Personal information
- Born: February 7, 1992 (age 33) Gorizia, Italy
- Nationality: Italian
- Listed height: 1.96 m (6 ft 5 in)
- Listed weight: 88 kg (194 lb)

Career information
- Playing career: 2008–present

Career history
- 2008–2009: Cestistica Basket Udine
- 2009–2011: Pallacanestro Varese
- 2011–2012: CUS Bari
- 2012–2014: Fortitudo Agrigento
- 2014–2017: Vanoli Cremona
- 2017–2018: Pistoia Basket
- 2018–2020: Aquila Basket Trento
- 2020–2021: Vanoli Cremona
- 2021: APU Udine
- 2021–2022: Pallacanestro Trieste
- 2022–2023: Scafati Basket

= Fabio Mian =

Italian basketball player (born 1992)

Fabio Mian (born February 7, 1992) is an Italian professional basketball player who last played for Scafati Basket of the Italian Lega Basket Serie A.

==Professional career==
He played for two seasons, from 2018 to 2020 for Aquila Trento.
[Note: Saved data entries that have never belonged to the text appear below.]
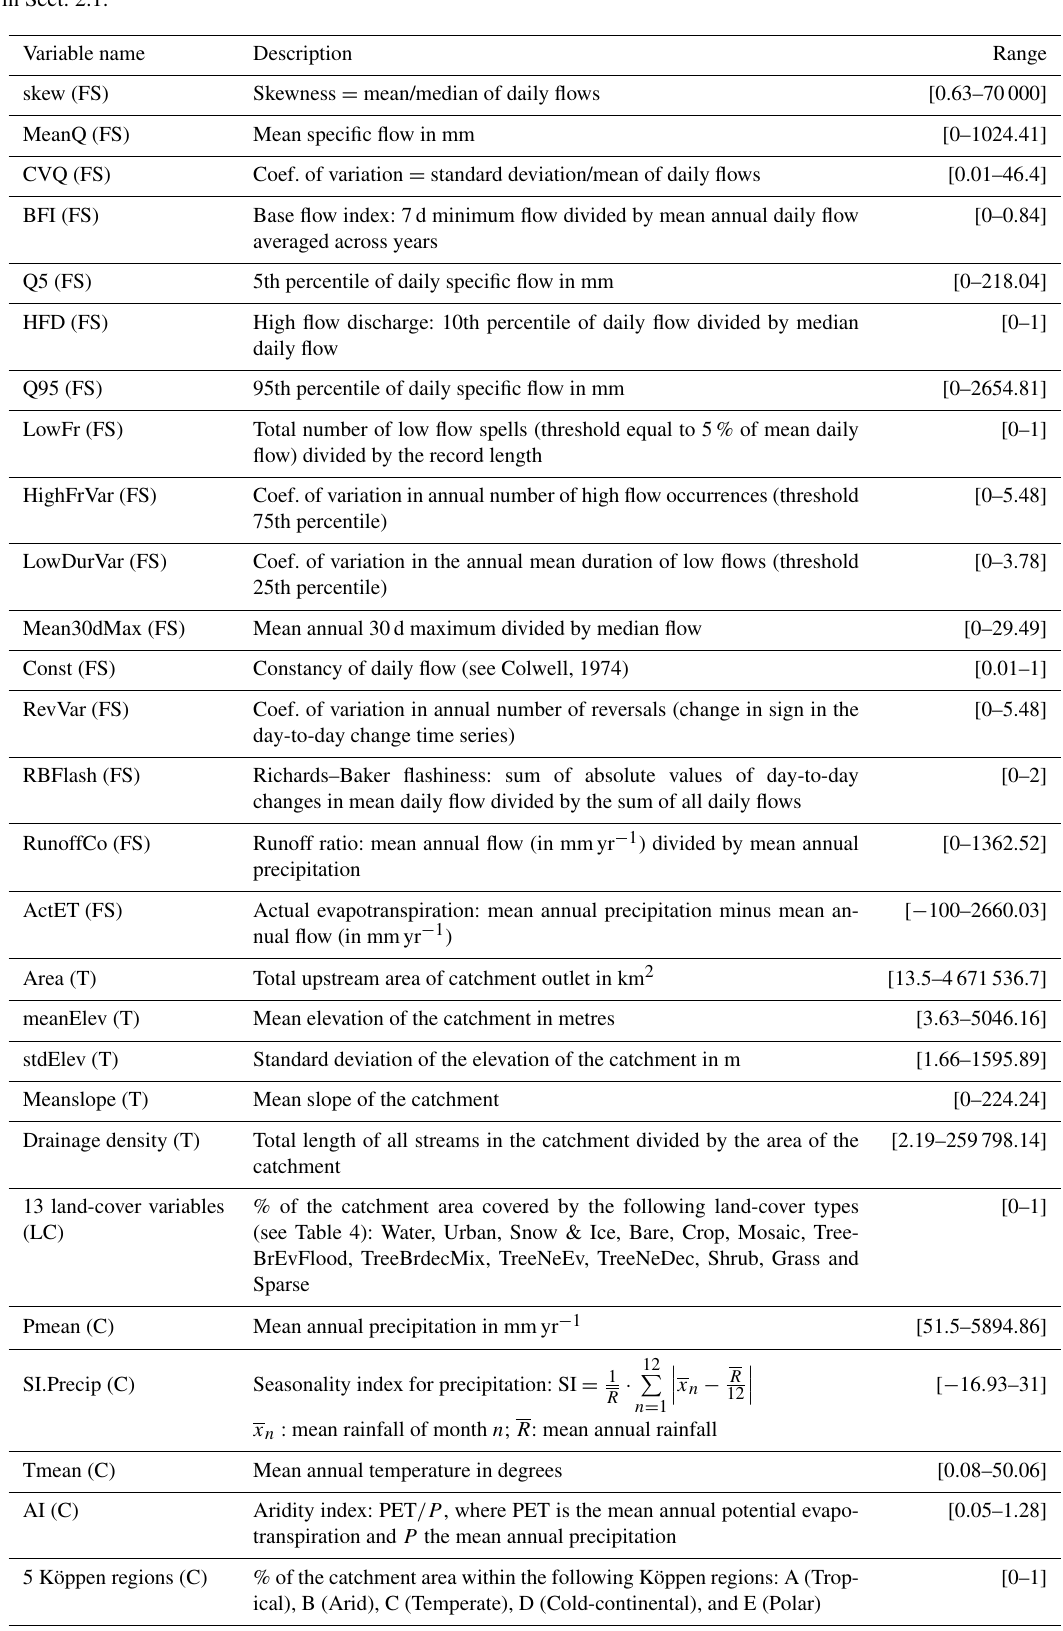
Table 5. Flow signatures (FS) from observed time series and physiographic descriptors (T: topography; LC: land cover; C: climate) from databases in Sect.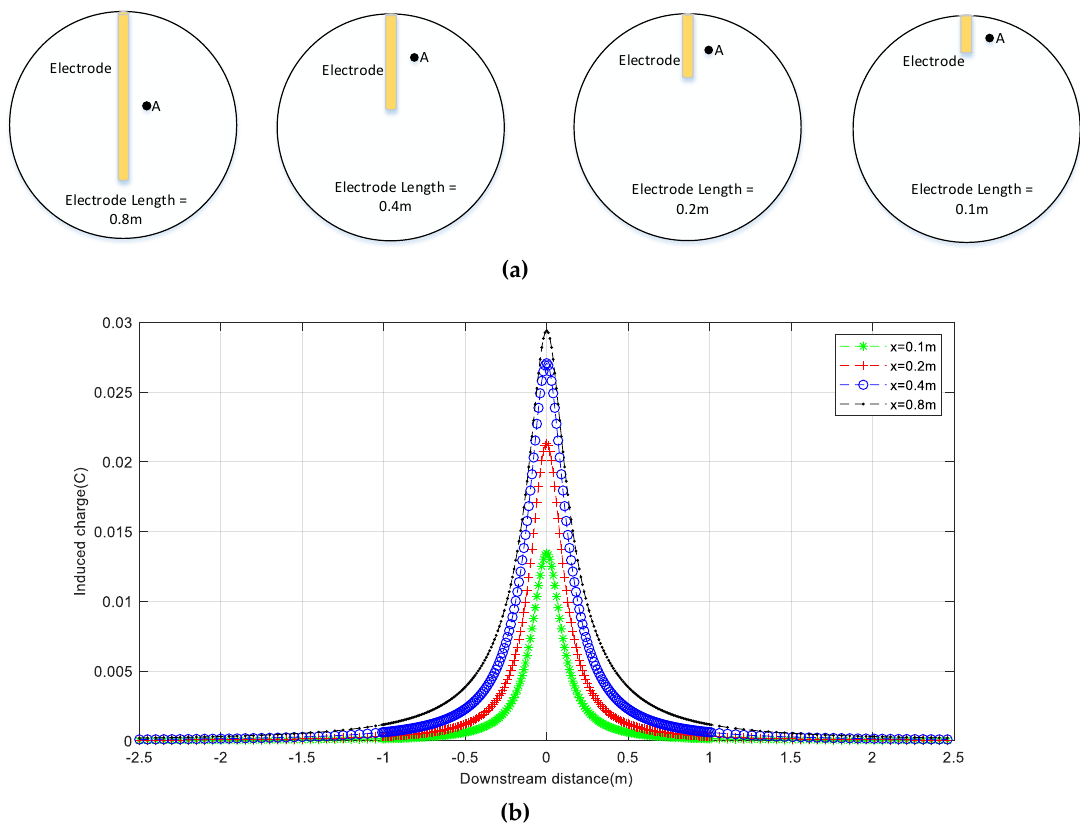
Figure 11. ( a ) Electrodes of different lengths and positions of the point charge; ( b ) induced charge distribution on electrodes of different lengths.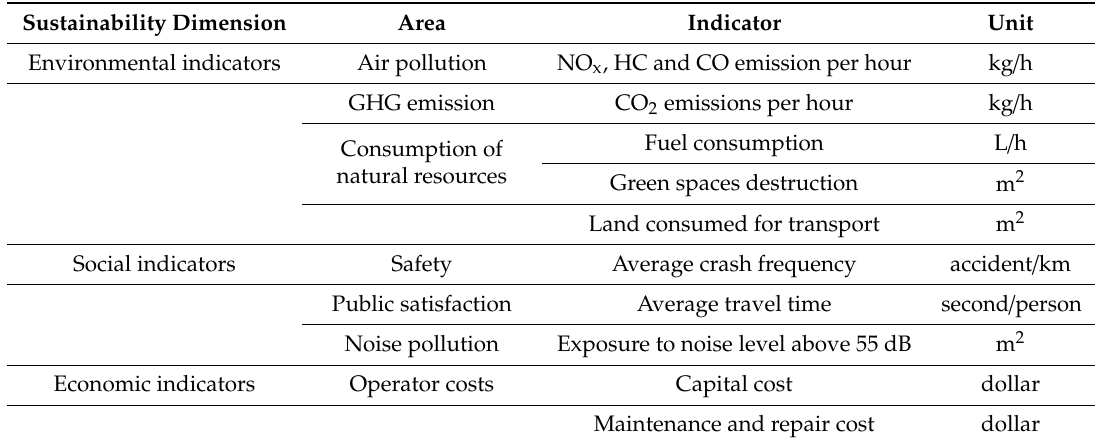
Table 1. Chosen sustainable transportation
Mian signed with Cremona on August 4, 2020, after having played with the team from 2014 to 2017.

He ended the 2020–21 season with APU Udine for a short end of the season experience in the Serie A2, second tier Italian national league.

Mian, on June 30, 2021, returned in the Serie A signing a two years contract with Pallacanestro Trieste.

On December 28, 2022, he signed with Scafati Basket of the Italian Lega Basket Serie A.